I inform RuboCop Performance that String#casecmp and String#casecmp? behave differently when using Non-ASCII characters.
'äöü'.casecmp('ÄÖÜ').zero? #=> false
'äöü'.casecmp?('ÄÖÜ') #=> true
You can add a benchmark script under benchmark/, like 5e897227ff3d37a36be96bb2c082370d437058ea, instead of writing in a commit log, and -omarkdown options makes a markdown table.
Iteration per second (i/s)
| compare-ruby | built-ruby | |
|---|---|---|
| casecmp_p-1 | 2.245M | 11.624M |
| casecmp_p-10 | 1.436M | 1.955M |
| casecmp_p-100 | 283.525k | 214.075k |
| casecmp_p-1000 | 30.240k | 21.550k |
| casecmp_p-nonascii1 | 669.295k | 656.785k |
| casecmp_p-nonascii10 | 112.033k | 111.158k |
| casecmp_p-nonascii100 | 12.075k | 11.985k |
| casecmp_p-nonascii1000 | 1.201k | 1.192k |
Related bug tracker issue https://bugs.ruby-lang.org/issues/13750
Rebased this PR, and run with adding a benchmark as the following,
diff --git i/benchmark/string_casecmp_p.yml w/benchmark/string_casecmp_p.yml
index a790ce7d55..8bb581aed7 100644
--- i/benchmark/string_casecmp_p.yml
+++ w/benchmark/string_casecmp_p.yml
@@ -1,2 +1,4 @@
prelude: |
+ cstr = 'String'
+ lstr = 'string'
lstr1 = [*"a".."z",*"0".."9"].join("")
@@ -18,2 +20,3 @@ prelude: |
benchmark:
+ casecmp_p-ascii: cstr.casecmp?(lstr)
casecmp_p-1: lstr1.casecmp?(ustr1)
but can't see significant differences now...
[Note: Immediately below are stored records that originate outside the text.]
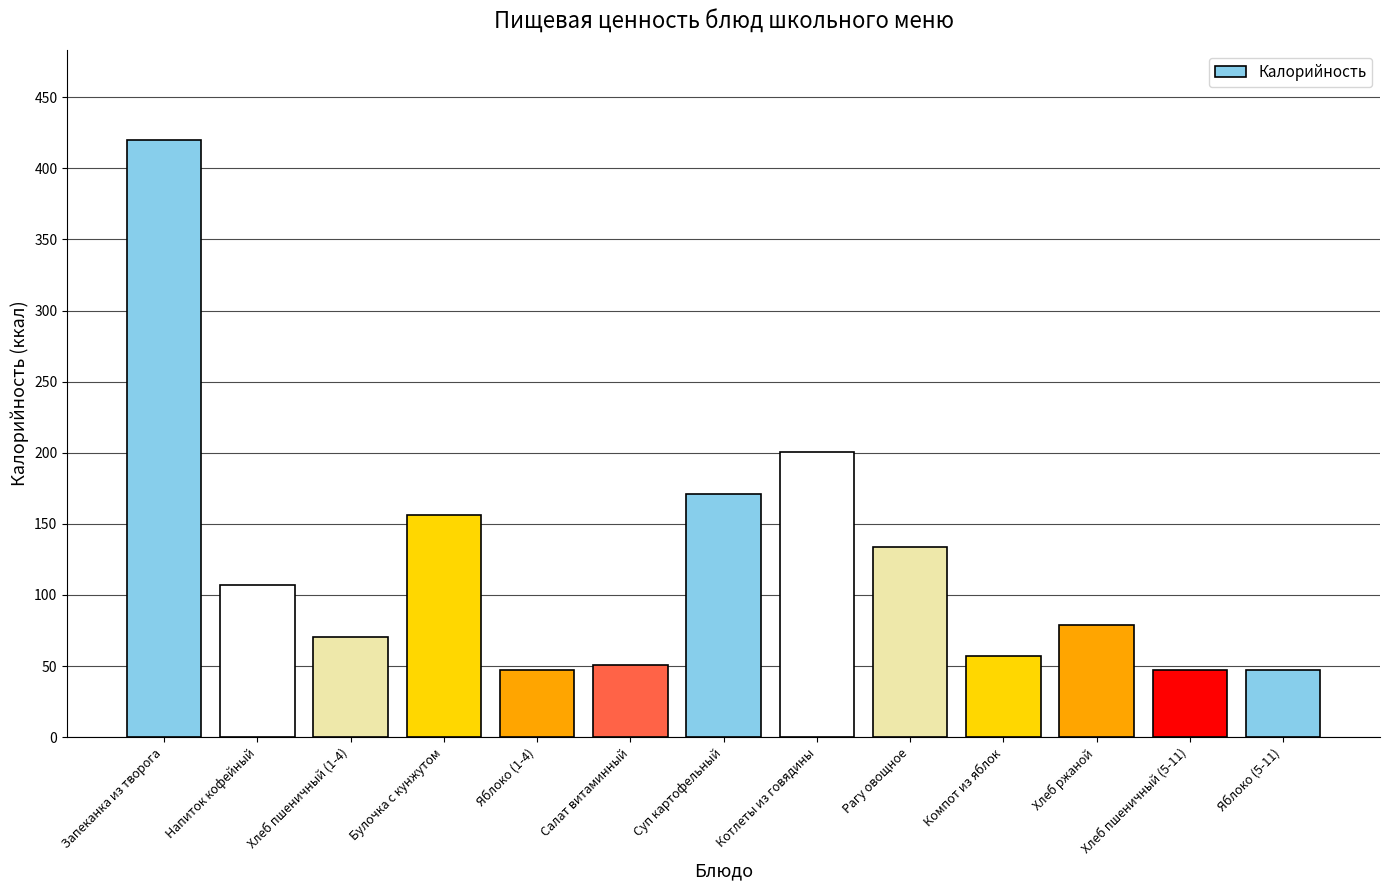

What is the label of the 4th bar from the right?

Компот из яблок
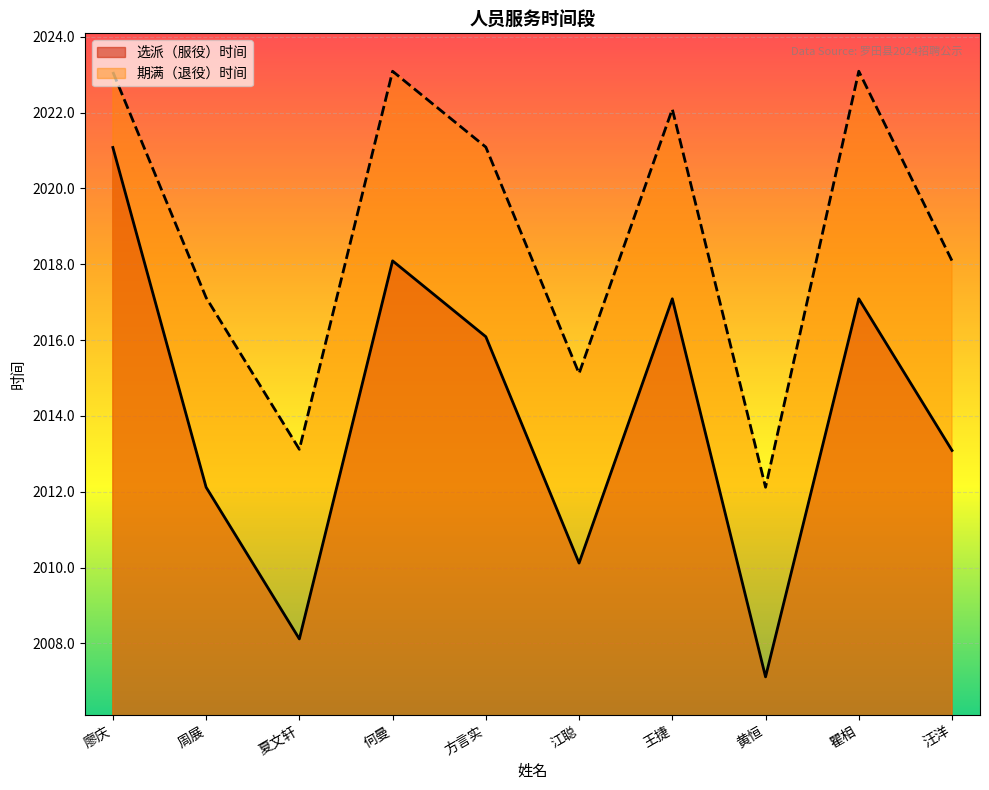

What position from the left is 何曼?

4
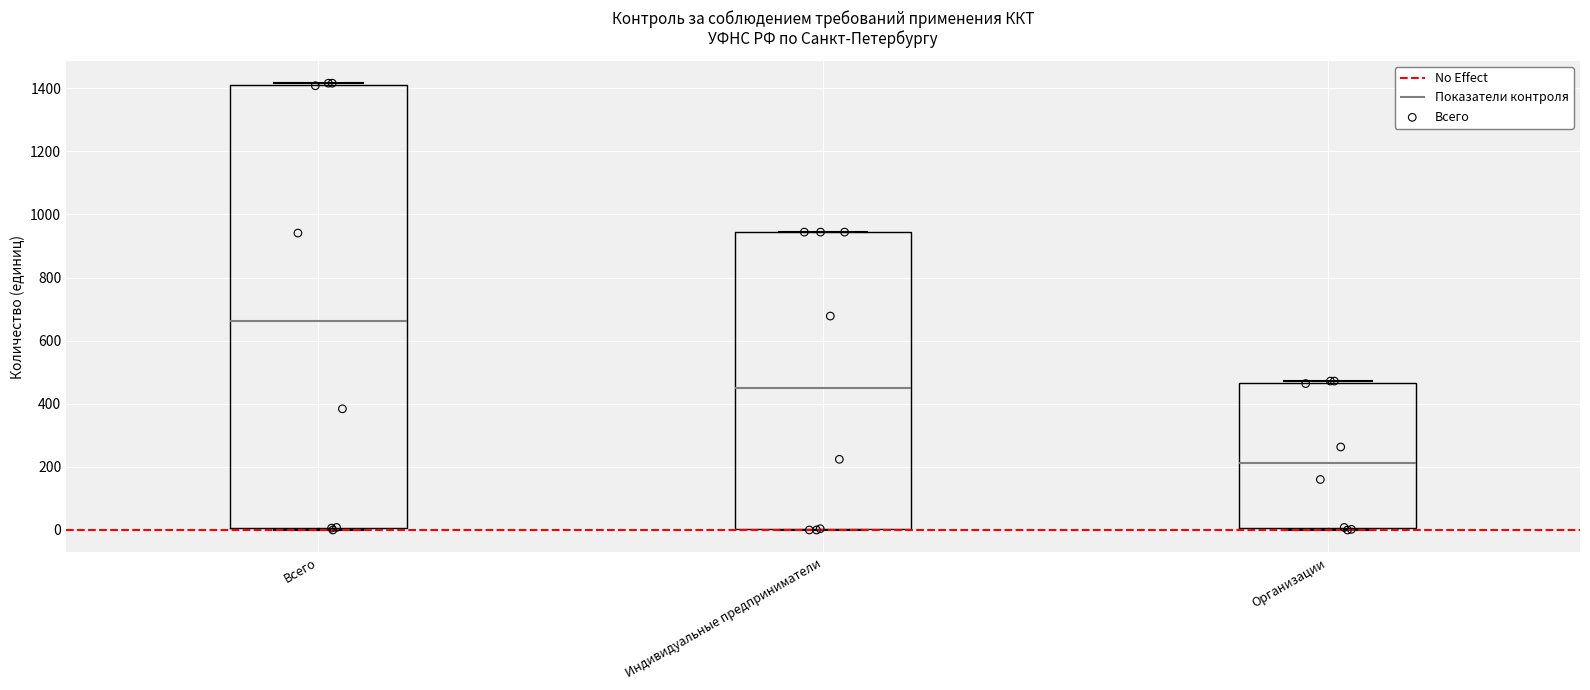

Which box is the tallest, from its lower edge to its upper edge?

Всего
Iteration per second (i/s)
| compare-ruby | built-ruby | |
|---|---|---|
| casecmp_p-ascii | 7.607M | 7.601M |
| 1.00x | - | |
| casecmp_p-1 | 2.238M | 2.281M |
| - | 1.02x | |
| casecmp_p-10 | 1.399M | 1.414M |
| - | 1.01x | |
| casecmp_p-100 | 271.704k | 274.164k |
| - | 1.01x | |
| casecmp_p-1000 | 29.003k | 30.158k |
| - | 1.04x | |
| casecmp_p-nonascii1 | 655.054k | 672.244k |
| - | 1.03x | |
| casecmp_p-nonascii10 | 108.929k | 111.451k |
| - | 1.02x | |
| casecmp_p-nonascii100 | 11.656k | 11.808k |
| - | 1.01x | |
| casecmp_p-nonascii1000 | 1.163k | 1.180k |
| - | 1.01x |
It's still would be useful for me. Pretty common case, especially when File::FNM_CASEFOLD is broken for Dir.glob in Ruby 3.1 on Linux.